Op 1 maart 2024 heeft de staatssecretaris van Justitie en Veiligheid de aanvraag van verzoeker tot het verlenen van een verblijfsvergunning asiel voor bepaalde tijd niet in behandeling genomen, omdat Spanje verantwoordelijk is voor de behandeling van de aanvraag. Verzoeker heeft hiertegen beroep ingesteld en verzocht om een voorlopige voorziening. De voorzieningenrechter heeft het verzoek op 27 maart 2024 behandeld, waarbij zowel verzoeker als zijn gemachtigde aanwezig waren, en de staatssecretaris vertegenwoordigd was door zijn gemachtigde.
In de uitspraak van vandaag, die ook betrekking heeft op een andere zaak (NL24.8354), heeft de rechtbank geoordeeld dat een voorlopige voorziening niet meer nodig is, omdat er al een uitspraak is gedaan op het beroep.

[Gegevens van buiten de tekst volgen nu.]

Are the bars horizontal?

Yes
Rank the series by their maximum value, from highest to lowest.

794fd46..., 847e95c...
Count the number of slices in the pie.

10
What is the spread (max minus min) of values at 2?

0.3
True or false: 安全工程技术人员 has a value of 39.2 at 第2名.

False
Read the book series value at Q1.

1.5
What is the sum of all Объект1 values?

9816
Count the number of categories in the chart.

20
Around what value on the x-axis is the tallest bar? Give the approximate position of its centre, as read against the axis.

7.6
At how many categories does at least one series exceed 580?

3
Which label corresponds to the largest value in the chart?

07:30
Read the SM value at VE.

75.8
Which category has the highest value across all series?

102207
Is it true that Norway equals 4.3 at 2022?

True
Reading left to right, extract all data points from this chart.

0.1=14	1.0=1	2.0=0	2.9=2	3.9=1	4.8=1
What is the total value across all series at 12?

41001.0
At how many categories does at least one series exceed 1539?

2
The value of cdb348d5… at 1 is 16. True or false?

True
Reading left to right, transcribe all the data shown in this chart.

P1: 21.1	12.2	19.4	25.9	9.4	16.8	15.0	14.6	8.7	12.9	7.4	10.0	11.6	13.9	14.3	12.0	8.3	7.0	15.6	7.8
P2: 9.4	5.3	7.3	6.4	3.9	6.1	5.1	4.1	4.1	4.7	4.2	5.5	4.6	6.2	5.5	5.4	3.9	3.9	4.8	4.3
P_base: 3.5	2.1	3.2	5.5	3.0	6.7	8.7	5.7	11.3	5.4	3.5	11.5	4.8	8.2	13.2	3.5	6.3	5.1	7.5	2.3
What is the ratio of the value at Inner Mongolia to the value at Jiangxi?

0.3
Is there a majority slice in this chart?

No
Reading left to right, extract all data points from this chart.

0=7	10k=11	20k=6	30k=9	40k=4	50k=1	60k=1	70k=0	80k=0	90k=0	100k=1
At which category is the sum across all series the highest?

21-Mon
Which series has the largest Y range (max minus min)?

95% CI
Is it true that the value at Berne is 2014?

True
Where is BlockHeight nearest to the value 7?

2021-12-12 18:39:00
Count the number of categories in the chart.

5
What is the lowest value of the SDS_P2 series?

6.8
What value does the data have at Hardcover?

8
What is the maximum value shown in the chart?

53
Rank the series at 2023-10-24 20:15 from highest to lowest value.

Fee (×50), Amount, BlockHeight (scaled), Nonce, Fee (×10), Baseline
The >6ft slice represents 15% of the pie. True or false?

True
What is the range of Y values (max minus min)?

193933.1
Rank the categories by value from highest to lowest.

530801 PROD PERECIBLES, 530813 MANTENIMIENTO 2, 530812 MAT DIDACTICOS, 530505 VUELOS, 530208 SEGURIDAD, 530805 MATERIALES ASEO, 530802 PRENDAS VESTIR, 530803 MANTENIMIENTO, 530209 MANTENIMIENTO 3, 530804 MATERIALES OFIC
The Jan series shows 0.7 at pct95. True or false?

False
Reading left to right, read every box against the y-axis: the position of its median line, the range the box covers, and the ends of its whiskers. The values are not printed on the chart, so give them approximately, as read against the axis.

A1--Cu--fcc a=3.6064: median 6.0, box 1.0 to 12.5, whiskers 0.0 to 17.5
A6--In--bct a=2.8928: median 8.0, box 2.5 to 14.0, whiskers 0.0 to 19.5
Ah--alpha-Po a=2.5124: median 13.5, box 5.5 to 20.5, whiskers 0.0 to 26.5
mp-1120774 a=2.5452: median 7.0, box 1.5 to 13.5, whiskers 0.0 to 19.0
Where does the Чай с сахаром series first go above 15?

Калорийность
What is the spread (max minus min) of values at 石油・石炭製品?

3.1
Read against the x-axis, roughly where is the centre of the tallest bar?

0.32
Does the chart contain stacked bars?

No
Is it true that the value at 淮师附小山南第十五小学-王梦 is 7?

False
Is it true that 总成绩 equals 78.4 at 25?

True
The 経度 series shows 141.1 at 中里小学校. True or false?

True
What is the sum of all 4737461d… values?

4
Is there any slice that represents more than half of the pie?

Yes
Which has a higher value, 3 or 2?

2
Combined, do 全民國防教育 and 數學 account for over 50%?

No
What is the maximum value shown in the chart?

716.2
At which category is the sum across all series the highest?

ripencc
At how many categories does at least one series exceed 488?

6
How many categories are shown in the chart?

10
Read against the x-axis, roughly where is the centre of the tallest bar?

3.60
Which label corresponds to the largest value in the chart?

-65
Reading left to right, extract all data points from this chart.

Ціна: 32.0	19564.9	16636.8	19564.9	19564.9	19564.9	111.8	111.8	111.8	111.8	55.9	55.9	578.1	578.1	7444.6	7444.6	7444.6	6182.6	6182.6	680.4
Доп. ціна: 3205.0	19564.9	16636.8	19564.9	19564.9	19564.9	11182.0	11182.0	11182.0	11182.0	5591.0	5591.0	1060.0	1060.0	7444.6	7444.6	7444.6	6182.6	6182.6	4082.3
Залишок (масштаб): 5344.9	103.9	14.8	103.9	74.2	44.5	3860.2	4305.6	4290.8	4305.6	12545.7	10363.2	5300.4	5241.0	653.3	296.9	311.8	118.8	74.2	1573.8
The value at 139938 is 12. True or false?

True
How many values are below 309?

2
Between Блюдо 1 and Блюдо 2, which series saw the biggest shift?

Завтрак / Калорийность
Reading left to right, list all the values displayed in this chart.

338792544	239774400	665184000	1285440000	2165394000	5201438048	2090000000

Daarom heeft de voorzieningenrechter het verzoek om voorlopige voorziening afgewezen. Desondanks heeft de voorzieningenrechter de staatssecretaris veroordeeld in de proceskosten die verzoeker heeft gemaakt in verband met zijn verzoek om een voorlopige voorziening. Deze kosten zijn vastgesteld op € 875,-, gebaseerd op het Besluit proceskosten bestuursrecht voor de door een derde beroepsmatig verleende rechtsbijstand.
De uitspraak is gedaan door mr. D.M. Schuiling, voorzieningenrechter, en is openbaar gemaakt via een geanonimiseerde publicatie op rechtspraak.nl. Tegen deze uitspraak staat geen hoger beroep of verzet open.